What's toxic about debate, disagreement, and hardcore argument? When was feminism ever supposed to be about being nice to anybody?...

Would East and West Pakistan be one country today if the government hadn't been so hardcore about Urdu?...

If you were a fan of "Fraggle Rock," you may remember that the Fraggles called Doc's workroom "outer space," and if you're an incredibly hardcore fan of the Althouse blog, you may remember that that there is a room in my house that we call "outer space." We've been calling it that since the '80s....

Tom Ford is more hardcore about men in shorts than I am....

You may imagine that Madison is a place where government nannies coddle the populace, but when it comes to facing winter, we are hardcore northerners.

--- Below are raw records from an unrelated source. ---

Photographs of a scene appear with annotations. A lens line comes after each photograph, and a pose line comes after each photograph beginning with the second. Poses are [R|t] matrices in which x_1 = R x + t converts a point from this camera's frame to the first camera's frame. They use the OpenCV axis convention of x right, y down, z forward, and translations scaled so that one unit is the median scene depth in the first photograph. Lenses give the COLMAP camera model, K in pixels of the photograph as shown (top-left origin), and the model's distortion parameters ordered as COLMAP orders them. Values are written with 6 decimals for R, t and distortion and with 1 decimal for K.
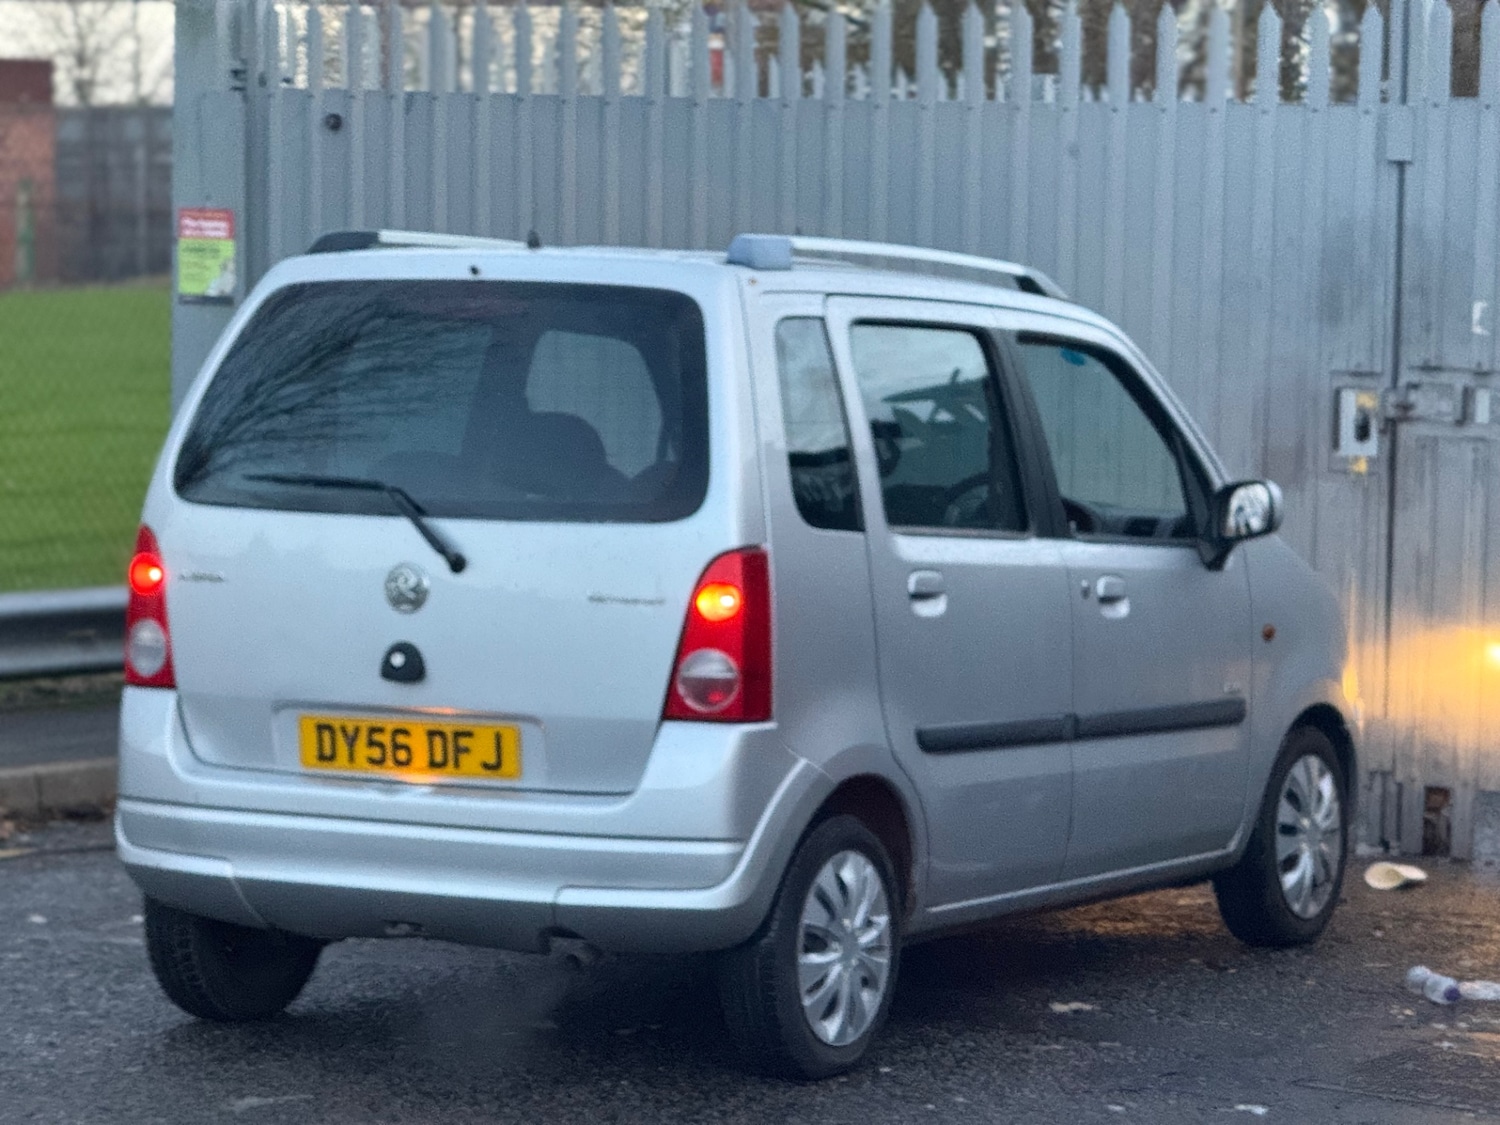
lens RADIAL K [[5212.8, 0, 750.0], [0, 5212.8, 562.5], [0, 0, 1]] dist [0.315265, -1.294132]
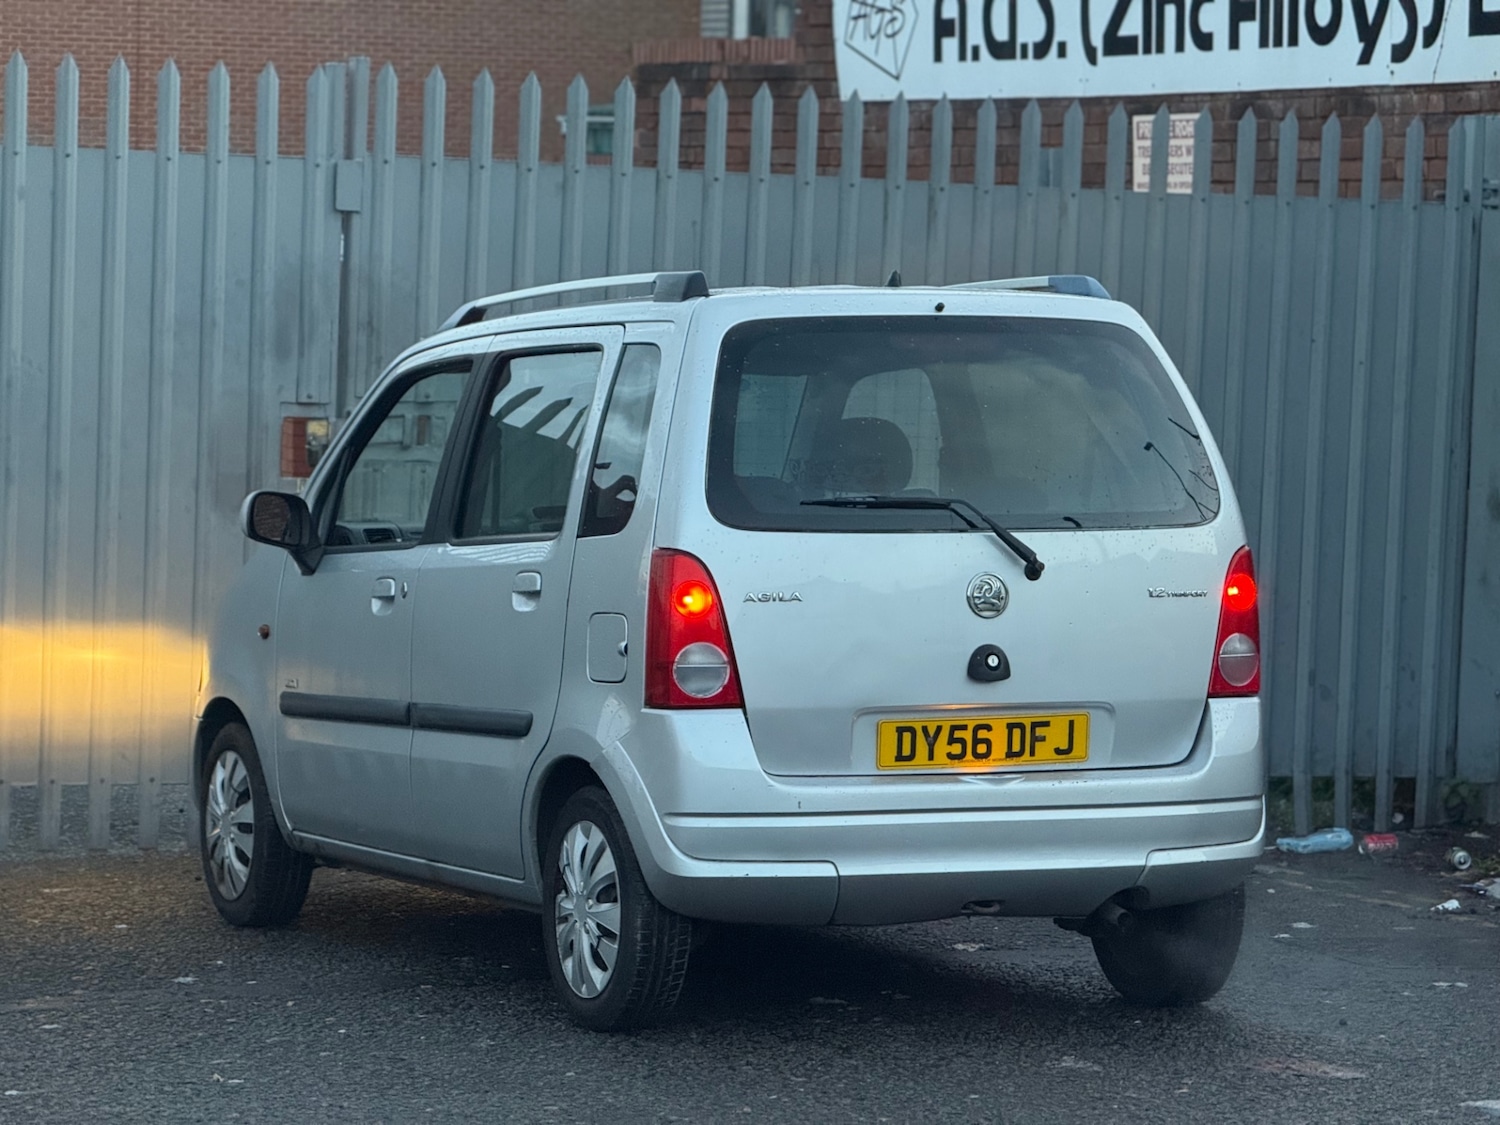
lens RADIAL K [[5212.8, 0, 750.0], [0, 5212.8, 562.5], [0, 0, 1]] dist [0.315265, -1.294132]
pose [[0.597552, -0.039701, 0.800847, -0.971012], [0.047148, 0.998785, 0.014334, -0.020099], [-0.800443, 0.029193, 0.598698, 0.382264]]
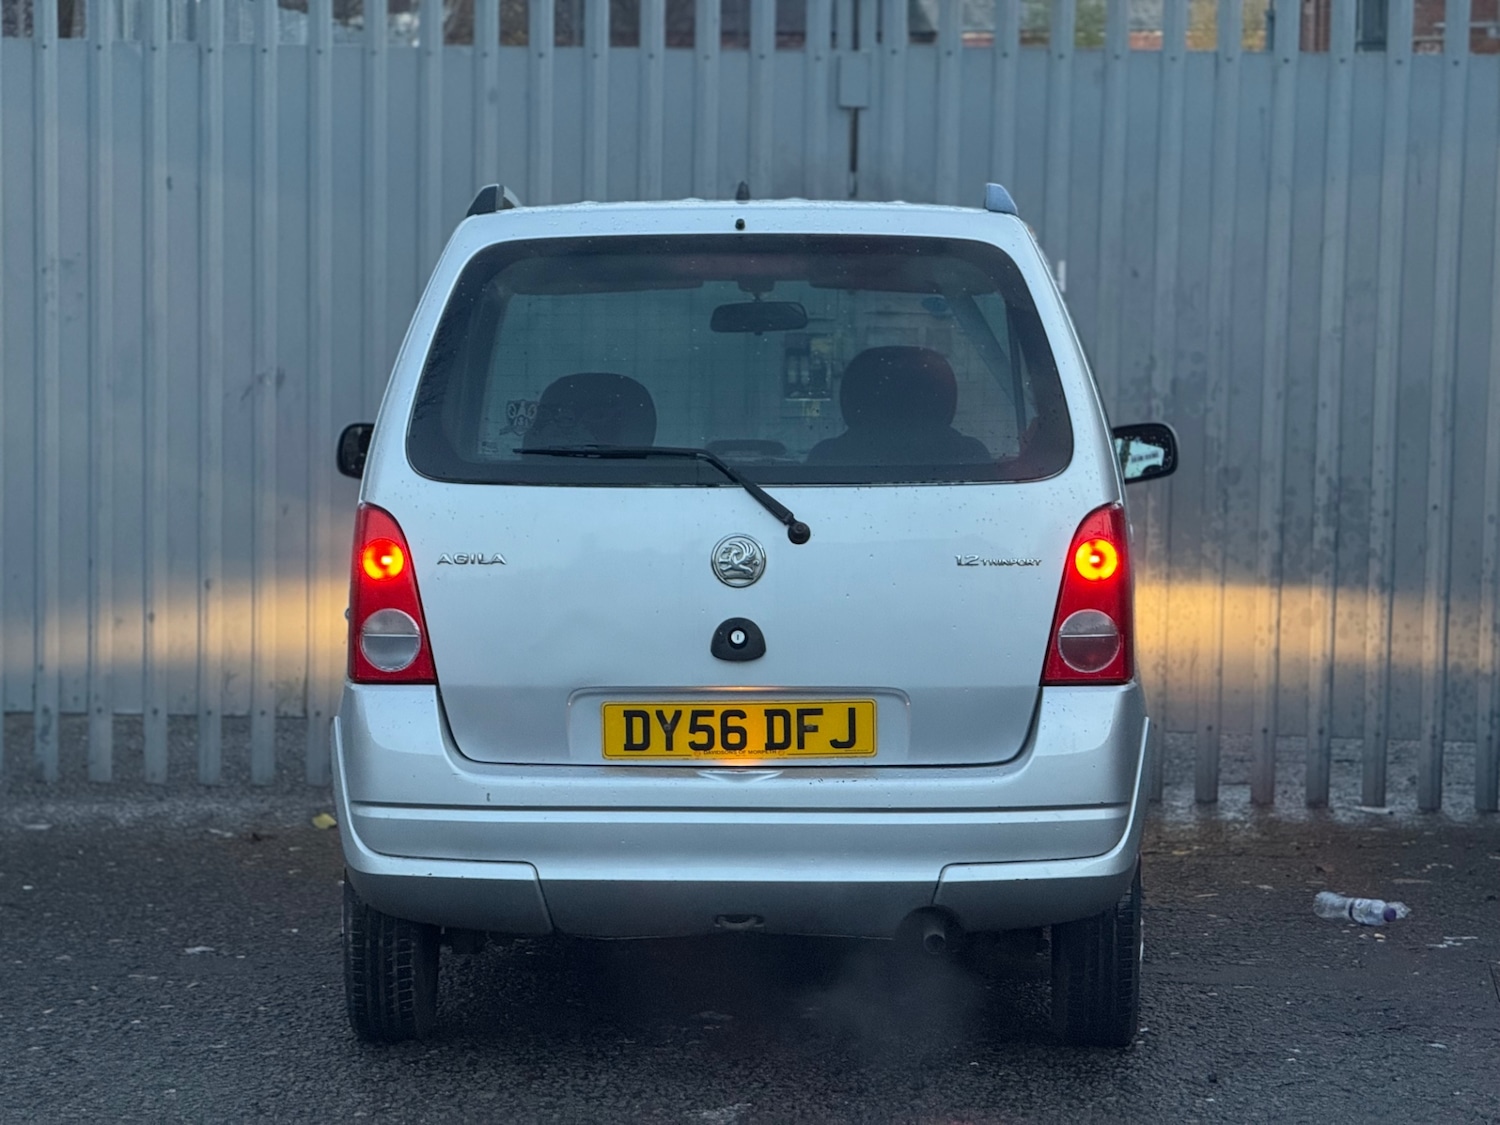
lens RADIAL K [[5212.8, 0, 750.0], [0, 5212.8, 562.5], [0, 0, 1]] dist [0.315265, -1.294132]
pose [[0.884778, -0.043730, 0.463956, -0.500104], [0.038774, 0.999043, 0.020221, -0.013825], [-0.464396, 0.000098, 0.885628, 0.163622]]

No whining. Be tough. Deal with it. We don't submit to Nature. We're having a Snow Action Day....

It's all about the clavicle, the clavicle that you've etched out through hardcore exercise and stringent dieting....

I wouldn't want all nine [Supreme Court Justices] to be flexible pragmatists. Having a hardcore originalist or two in the mix is a moderating safeguard. But don't give me five of them!...

I came away surprised that some people, especially the libertarians, were hardcore, true believers, wedded to an abstract version of an idea and unwilling to look at how it played out in the real world.
There's also "softcore," a word I'm using for the first time on this blog right now, oddly enough. "Softcore," a less useful word that "hardcore," is reserved as a contrast to "hardcore." It's a back-formation, like "underwhelm," not a real word in itself. And I say that acknowledging the contestable reality of hardcore as a word in itself.